Send back every record exactly.
···
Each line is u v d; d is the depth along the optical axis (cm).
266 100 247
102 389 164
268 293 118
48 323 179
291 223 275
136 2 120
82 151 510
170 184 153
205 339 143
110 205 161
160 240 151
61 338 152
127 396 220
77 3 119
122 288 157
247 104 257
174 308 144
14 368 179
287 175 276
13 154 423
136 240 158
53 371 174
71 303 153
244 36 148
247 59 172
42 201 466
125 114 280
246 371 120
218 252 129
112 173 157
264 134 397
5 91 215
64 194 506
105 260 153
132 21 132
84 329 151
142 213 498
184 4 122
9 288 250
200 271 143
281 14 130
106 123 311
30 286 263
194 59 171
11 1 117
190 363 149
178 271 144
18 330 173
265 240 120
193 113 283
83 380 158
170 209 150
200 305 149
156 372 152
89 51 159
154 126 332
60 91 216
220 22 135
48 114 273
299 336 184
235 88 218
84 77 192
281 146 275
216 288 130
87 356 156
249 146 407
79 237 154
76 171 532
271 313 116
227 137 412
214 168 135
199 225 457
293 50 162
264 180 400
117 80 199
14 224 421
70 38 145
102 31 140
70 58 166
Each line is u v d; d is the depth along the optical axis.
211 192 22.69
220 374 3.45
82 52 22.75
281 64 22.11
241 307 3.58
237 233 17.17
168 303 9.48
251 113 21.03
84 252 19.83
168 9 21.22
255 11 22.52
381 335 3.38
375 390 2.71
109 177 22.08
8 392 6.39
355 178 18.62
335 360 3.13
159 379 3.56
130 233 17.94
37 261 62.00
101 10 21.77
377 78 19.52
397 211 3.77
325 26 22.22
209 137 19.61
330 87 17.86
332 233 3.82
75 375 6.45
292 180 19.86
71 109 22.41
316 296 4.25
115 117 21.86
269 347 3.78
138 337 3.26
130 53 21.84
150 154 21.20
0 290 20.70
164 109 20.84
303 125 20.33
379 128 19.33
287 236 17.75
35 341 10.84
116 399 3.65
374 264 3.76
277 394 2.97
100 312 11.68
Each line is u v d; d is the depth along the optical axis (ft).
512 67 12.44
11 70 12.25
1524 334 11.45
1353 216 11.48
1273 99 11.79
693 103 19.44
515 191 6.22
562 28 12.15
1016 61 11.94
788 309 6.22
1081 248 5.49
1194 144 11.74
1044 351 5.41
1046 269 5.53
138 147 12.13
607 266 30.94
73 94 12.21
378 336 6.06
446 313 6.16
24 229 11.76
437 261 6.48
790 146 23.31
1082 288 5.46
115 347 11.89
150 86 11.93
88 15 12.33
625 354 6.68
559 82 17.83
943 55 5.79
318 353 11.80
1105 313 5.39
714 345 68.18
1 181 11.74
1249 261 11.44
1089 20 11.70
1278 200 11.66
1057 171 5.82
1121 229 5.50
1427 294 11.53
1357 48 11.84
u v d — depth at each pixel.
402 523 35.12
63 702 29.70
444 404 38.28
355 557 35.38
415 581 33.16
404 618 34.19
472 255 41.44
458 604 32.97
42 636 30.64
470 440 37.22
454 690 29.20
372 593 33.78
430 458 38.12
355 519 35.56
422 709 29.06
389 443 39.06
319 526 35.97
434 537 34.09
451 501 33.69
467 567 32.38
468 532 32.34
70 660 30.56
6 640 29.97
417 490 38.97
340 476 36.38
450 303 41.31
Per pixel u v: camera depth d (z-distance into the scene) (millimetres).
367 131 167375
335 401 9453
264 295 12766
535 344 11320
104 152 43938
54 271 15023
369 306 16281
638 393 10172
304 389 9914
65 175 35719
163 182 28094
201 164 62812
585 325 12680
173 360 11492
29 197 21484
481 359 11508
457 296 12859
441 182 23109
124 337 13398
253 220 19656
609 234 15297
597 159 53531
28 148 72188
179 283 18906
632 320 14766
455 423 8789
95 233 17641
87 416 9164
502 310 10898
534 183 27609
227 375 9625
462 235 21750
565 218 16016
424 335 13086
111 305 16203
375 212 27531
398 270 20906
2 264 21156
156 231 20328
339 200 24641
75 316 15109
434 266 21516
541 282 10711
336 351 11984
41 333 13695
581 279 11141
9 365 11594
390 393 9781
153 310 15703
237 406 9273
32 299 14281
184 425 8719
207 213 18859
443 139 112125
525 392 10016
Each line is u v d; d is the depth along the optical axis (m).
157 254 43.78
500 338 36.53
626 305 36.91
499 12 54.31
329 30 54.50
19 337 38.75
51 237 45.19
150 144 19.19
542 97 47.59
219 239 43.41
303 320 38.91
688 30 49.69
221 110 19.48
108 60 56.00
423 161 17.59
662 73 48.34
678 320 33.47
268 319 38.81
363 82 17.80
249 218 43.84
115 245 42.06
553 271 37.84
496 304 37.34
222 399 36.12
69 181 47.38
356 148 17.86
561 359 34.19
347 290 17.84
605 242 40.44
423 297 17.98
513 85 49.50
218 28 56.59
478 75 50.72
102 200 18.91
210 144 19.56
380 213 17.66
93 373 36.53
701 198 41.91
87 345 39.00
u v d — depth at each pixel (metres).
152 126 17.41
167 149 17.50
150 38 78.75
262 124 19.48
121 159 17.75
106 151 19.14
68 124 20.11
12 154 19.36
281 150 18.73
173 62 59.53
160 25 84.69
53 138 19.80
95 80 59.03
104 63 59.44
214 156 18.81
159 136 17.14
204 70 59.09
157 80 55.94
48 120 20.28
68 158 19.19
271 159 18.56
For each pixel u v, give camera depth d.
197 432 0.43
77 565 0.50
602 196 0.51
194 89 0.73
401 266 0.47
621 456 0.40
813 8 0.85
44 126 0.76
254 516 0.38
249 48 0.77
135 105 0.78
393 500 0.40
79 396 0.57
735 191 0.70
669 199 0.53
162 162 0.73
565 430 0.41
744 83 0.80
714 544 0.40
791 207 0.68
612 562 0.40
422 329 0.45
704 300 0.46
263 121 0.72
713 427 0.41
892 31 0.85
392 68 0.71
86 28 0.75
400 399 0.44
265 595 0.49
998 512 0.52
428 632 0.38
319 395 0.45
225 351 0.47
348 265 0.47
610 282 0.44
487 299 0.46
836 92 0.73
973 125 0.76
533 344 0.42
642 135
···
* Output of the exercise:
Each line is u v d; d is the depth along the optical axis (cm).
266 100 247
102 389 164
268 293 118
48 323 179
291 223 275
136 2 120
82 151 510
170 184 153
205 339 143
110 205 161
160 240 151
61 338 152
127 396 220
77 3 119
122 288 157
247 104 257
174 308 144
14 368 179
287 175 276
13 154 423
136 240 158
53 371 174
71 303 153
244 36 148
247 59 172
42 201 466
125 114 280
246 371 120
218 252 129
112 173 157
264 134 397
5 91 215
64 194 506
105 260 153
132 21 132
84 329 151
142 213 498
184 4 122
9 288 250
200 271 143
281 14 130
106 123 311
30 286 263
194 59 171
11 1 117
190 363 149
178 271 144
18 330 173
265 240 120
193 113 283
83 380 158
170 209 150
200 305 149
156 372 152
89 51 159
154 126 332
60 91 216
220 22 135
48 114 273
299 336 184
235 88 218
84 77 192
281 146 275
216 288 130
87 356 156
249 146 407
79 237 154
76 171 532
271 313 116
227 137 412
214 168 135
199 225 457
293 50 162
264 180 400
117 80 199
14 224 421
70 38 145
102 31 140
70 58 166
Each line is u v d; d is the depth along the optical axis.
211 192 22.69
220 374 3.45
82 52 22.75
281 64 22.11
241 307 3.58
237 233 17.17
168 303 9.48
251 113 21.03
84 252 19.83
168 9 21.22
255 11 22.52
381 335 3.38
375 390 2.71
109 177 22.08
8 392 6.39
355 178 18.62
335 360 3.13
159 379 3.56
130 233 17.94
37 261 62.00
101 10 21.77
377 78 19.52
397 211 3.77
325 26 22.22
209 137 19.61
330 87 17.86
332 233 3.82
75 375 6.45
292 180 19.86
71 109 22.41
316 296 4.25
115 117 21.86
269 347 3.78
138 337 3.26
130 53 21.84
150 154 21.20
0 290 20.70
164 109 20.84
303 125 20.33
379 128 19.33
287 236 17.75
35 341 10.84
116 399 3.65
374 264 3.76
277 394 2.97
100 312 11.68
Each line is u v d; d is the depth along the optical axis (ft).
512 67 12.44
11 70 12.25
1524 334 11.45
1353 216 11.48
1273 99 11.79
693 103 19.44
515 191 6.22
562 28 12.15
1016 61 11.94
788 309 6.22
1081 248 5.49
1194 144 11.74
1044 351 5.41
1046 269 5.53
138 147 12.13
607 266 30.94
73 94 12.21
378 336 6.06
446 313 6.16
24 229 11.76
437 261 6.48
790 146 23.31
1082 288 5.46
115 347 11.89
150 86 11.93
88 15 12.33
625 354 6.68
559 82 17.83
943 55 5.79
318 353 11.80
1105 313 5.39
714 345 68.18
1 181 11.74
1249 261 11.44
1089 20 11.70
1278 200 11.66
1057 171 5.82
1121 229 5.50
1427 294 11.53
1357 48 11.84
u v d — depth at each pixel.
402 523 35.12
63 702 29.70
444 404 38.28
355 557 35.38
415 581 33.16
404 618 34.19
472 255 41.44
458 604 32.97
42 636 30.64
470 440 37.22
454 690 29.20
372 593 33.78
430 458 38.12
355 519 35.56
422 709 29.06
389 443 39.06
319 526 35.97
434 537 34.09
451 501 33.69
467 567 32.38
468 532 32.34
70 660 30.56
6 640 29.97
417 490 38.97
340 476 36.38
450 303 41.31
Per pixel u v: camera depth d (z-distance into the scene) (millimetres).
367 131 167375
335 401 9453
264 295 12766
535 344 11320
104 152 43938
54 271 15023
369 306 16281
638 393 10172
304 389 9914
65 175 35719
163 182 28094
201 164 62812
585 325 12680
173 360 11492
29 197 21484
481 359 11508
457 296 12859
441 182 23109
124 337 13398
253 220 19656
609 234 15297
597 159 53531
28 148 72188
179 283 18906
632 320 14766
455 423 8789
95 233 17641
87 416 9164
502 310 10898
534 183 27609
227 375 9625
462 235 21750
565 218 16016
424 335 13086
111 305 16203
375 212 27531
398 270 20906
2 264 21156
156 231 20328
339 200 24641
75 316 15109
434 266 21516
541 282 10711
336 351 11984
41 333 13695
581 279 11141
9 365 11594
390 393 9781
153 310 15703
237 406 9273
32 299 14281
184 425 8719
207 213 18859
443 139 112125
525 392 10016
Each line is u v d; d is the depth along the optical axis (m).
157 254 43.78
500 338 36.53
626 305 36.91
499 12 54.31
329 30 54.50
19 337 38.75
51 237 45.19
150 144 19.19
542 97 47.59
219 239 43.41
303 320 38.91
688 30 49.69
221 110 19.48
108 60 56.00
423 161 17.59
662 73 48.34
678 320 33.47
268 319 38.81
363 82 17.80
249 218 43.84
115 245 42.06
553 271 37.84
496 304 37.34
222 399 36.12
69 181 47.38
356 148 17.86
561 359 34.19
347 290 17.84
605 242 40.44
423 297 17.98
513 85 49.50
218 28 56.59
478 75 50.72
102 200 18.91
210 144 19.56
380 213 17.66
93 373 36.53
701 198 41.91
87 345 39.00
u v d — depth at each pixel (metres).
152 126 17.41
167 149 17.50
150 38 78.75
262 124 19.48
121 159 17.75
106 151 19.14
68 124 20.11
12 154 19.36
281 150 18.73
173 62 59.53
160 25 84.69
53 138 19.80
95 80 59.03
104 63 59.44
214 156 18.81
159 136 17.14
204 70 59.09
157 80 55.94
48 120 20.28
68 158 19.19
271 159 18.56
For each pixel u v, give camera depth d.
197 432 0.43
77 565 0.50
602 196 0.51
194 89 0.73
401 266 0.47
621 456 0.40
813 8 0.85
44 126 0.76
254 516 0.38
249 48 0.77
135 105 0.78
393 500 0.40
79 396 0.57
735 191 0.70
669 199 0.53
162 162 0.73
565 430 0.41
744 83 0.80
714 544 0.40
791 207 0.68
612 562 0.40
422 329 0.45
704 300 0.46
263 121 0.72
713 427 0.41
892 31 0.85
392 68 0.71
86 28 0.75
400 399 0.44
265 595 0.49
998 512 0.52
428 632 0.38
319 395 0.45
225 351 0.47
348 265 0.47
610 282 0.44
487 299 0.46
836 92 0.73
973 125 0.76
533 344 0.42
642 135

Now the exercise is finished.